Il padre malato si direbbe l’unico saldo punto di riferimento attorno a cui ruota un’esistenza volutamente priva di parametri di riferimento, progetti e abitudini. Letteralmente un sogno, realizzato fra le pagine del libro che sta scrivendo –forse l’unica occupazione più o meno pratica a cui sembra dedicarsi Juliette- o semplicemente vissuta a occhi aperti.
Interessante è lo spunto di riflessione sul volto di questa Francia giovane, che comincia a sentire sempre più forti i problemi legati alla mancanza di impiego.

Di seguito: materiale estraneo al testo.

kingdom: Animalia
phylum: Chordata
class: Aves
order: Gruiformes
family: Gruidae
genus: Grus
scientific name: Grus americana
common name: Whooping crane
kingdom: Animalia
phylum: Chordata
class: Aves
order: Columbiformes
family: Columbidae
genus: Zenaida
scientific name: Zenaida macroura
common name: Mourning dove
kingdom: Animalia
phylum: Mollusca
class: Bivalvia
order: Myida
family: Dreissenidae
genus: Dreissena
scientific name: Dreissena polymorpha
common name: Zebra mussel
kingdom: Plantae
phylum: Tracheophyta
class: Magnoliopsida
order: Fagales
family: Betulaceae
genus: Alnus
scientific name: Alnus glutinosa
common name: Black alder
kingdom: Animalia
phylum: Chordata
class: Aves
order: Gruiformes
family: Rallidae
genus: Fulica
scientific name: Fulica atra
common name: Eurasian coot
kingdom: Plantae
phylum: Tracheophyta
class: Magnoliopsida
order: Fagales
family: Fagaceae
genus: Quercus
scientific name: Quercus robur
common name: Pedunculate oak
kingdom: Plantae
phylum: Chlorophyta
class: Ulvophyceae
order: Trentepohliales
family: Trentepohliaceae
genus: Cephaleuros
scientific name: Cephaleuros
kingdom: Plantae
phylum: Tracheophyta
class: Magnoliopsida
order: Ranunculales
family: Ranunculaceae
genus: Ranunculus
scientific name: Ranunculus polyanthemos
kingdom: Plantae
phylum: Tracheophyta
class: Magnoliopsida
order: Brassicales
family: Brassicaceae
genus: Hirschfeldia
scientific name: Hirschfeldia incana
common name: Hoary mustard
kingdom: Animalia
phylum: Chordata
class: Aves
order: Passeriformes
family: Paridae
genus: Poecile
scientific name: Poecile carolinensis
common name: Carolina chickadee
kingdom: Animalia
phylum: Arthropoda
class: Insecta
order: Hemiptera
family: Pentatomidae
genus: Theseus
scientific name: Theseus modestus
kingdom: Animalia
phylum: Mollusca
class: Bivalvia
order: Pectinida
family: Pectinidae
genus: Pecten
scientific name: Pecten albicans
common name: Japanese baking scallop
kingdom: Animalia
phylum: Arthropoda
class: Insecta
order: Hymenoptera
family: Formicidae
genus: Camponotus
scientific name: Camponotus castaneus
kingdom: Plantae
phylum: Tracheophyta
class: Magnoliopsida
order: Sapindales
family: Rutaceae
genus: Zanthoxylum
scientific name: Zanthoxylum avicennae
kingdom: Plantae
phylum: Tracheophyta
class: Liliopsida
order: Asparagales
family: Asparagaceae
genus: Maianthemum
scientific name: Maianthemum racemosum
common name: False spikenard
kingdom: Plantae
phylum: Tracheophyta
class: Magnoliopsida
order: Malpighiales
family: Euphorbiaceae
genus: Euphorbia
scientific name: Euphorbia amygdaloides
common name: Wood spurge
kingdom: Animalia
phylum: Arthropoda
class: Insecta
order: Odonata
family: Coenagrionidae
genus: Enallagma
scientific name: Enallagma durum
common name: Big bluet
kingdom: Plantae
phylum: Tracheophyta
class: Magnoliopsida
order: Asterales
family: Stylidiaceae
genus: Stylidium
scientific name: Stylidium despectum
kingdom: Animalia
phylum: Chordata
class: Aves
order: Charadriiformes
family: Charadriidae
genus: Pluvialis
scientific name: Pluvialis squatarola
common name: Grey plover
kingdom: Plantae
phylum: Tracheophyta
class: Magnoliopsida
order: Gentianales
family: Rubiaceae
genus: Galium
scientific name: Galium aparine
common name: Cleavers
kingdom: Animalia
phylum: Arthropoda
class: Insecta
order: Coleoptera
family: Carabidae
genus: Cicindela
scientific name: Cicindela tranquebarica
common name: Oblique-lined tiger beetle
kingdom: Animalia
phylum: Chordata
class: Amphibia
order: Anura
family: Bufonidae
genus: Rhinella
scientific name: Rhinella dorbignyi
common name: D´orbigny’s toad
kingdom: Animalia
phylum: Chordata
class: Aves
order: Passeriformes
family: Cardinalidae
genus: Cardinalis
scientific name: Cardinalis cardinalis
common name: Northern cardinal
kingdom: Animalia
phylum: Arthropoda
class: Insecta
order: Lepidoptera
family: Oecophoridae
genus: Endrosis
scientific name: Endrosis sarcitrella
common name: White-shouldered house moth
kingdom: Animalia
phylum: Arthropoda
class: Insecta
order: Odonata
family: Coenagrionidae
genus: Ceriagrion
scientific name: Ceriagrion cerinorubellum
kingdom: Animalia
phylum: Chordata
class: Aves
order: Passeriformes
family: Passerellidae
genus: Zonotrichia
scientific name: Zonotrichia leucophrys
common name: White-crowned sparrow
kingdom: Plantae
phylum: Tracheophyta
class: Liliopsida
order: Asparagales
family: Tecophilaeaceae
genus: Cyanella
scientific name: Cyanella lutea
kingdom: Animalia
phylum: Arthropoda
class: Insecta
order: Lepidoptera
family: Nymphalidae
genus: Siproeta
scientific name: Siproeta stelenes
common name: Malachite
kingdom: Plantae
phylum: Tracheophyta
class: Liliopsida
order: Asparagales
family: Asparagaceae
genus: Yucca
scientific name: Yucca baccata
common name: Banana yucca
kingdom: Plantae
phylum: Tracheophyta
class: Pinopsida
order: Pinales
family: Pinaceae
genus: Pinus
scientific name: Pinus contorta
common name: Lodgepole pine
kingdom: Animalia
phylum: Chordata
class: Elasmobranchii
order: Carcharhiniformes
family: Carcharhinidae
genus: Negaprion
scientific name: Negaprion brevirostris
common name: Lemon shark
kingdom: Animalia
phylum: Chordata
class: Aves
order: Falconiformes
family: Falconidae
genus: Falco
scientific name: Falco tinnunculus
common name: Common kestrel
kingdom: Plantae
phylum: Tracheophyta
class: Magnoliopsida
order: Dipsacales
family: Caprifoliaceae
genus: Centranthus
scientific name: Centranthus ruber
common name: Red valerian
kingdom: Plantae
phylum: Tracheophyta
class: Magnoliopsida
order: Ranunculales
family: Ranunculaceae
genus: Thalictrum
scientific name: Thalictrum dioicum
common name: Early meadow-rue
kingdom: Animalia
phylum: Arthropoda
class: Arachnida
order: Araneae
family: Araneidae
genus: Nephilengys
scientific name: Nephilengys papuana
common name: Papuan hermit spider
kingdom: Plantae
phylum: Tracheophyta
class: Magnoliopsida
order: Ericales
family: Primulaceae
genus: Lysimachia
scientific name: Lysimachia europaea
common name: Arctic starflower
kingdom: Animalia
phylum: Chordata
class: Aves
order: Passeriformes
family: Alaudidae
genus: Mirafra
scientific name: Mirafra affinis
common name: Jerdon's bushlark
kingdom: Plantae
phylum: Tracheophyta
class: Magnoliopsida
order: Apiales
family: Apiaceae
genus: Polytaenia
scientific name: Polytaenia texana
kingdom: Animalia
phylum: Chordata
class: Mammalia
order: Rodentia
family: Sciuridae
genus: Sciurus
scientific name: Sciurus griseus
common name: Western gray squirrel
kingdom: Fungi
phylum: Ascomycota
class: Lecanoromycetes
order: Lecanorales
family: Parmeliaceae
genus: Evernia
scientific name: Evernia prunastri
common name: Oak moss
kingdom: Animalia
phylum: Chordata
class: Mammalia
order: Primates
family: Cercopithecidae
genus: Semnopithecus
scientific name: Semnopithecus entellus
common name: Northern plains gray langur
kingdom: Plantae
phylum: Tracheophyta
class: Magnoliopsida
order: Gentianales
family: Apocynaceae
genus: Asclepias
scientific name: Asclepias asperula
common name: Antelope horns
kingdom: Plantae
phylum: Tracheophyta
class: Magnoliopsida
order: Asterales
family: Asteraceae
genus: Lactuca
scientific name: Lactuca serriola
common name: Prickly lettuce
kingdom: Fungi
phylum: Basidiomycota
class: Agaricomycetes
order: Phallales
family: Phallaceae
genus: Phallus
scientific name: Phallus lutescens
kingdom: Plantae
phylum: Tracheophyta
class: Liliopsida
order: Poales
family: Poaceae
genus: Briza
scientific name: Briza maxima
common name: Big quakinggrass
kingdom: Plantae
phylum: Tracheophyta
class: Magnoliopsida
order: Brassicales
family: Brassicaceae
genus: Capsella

Juliette fondamentalmente è a un bivio della sua esistenza (come forse si trovano molti suoi coetanei nella realtà, in questa Europa semi-disoccupata), tra la fuga da quello che percepisce come un pericolosissimo campo della sua esistenza, quello delle responsabilità, e l’assumersi il rischio della scelta, di qualsiasi natura questa possa essere. Per diventare finalmente adulta. Che si tratti di far abbandonare la forma del diario adolescenziale alla storia che sta scrivendo da diversi anni e correre il rischio di mettersi in gioco pubblicandola sottoforma di romanzo, oppure mostrare chiaramente all’uomo di cui è (ancora) innamorata i sentimenti che nutra nei suoi confronti.
Più che concentrarsi sulla realtà, l’intento si direbbe quello di focalizzarsi su un compiaciuto divertissment, quel continuo distogliere l’attenzione e allentare (o riaccendere) la tensione narrativa estemporaneamente, senza quasi rendersene conto. Oscillare fra la realtà ipotizzata e il dato concreto, comunque tratteggiato con le stesse tinte fiabesche del sogno. Perché, per quanto Juliette miri a realizzare qualcosa di tangibile nella propria esistenza –e quindi forse fuggire quella dimensione che è pura e per molti versi comoda fantasticheria- in fin dei conti, anche la non scelta è una presa di posizione. O quantomeno una cifra di stile.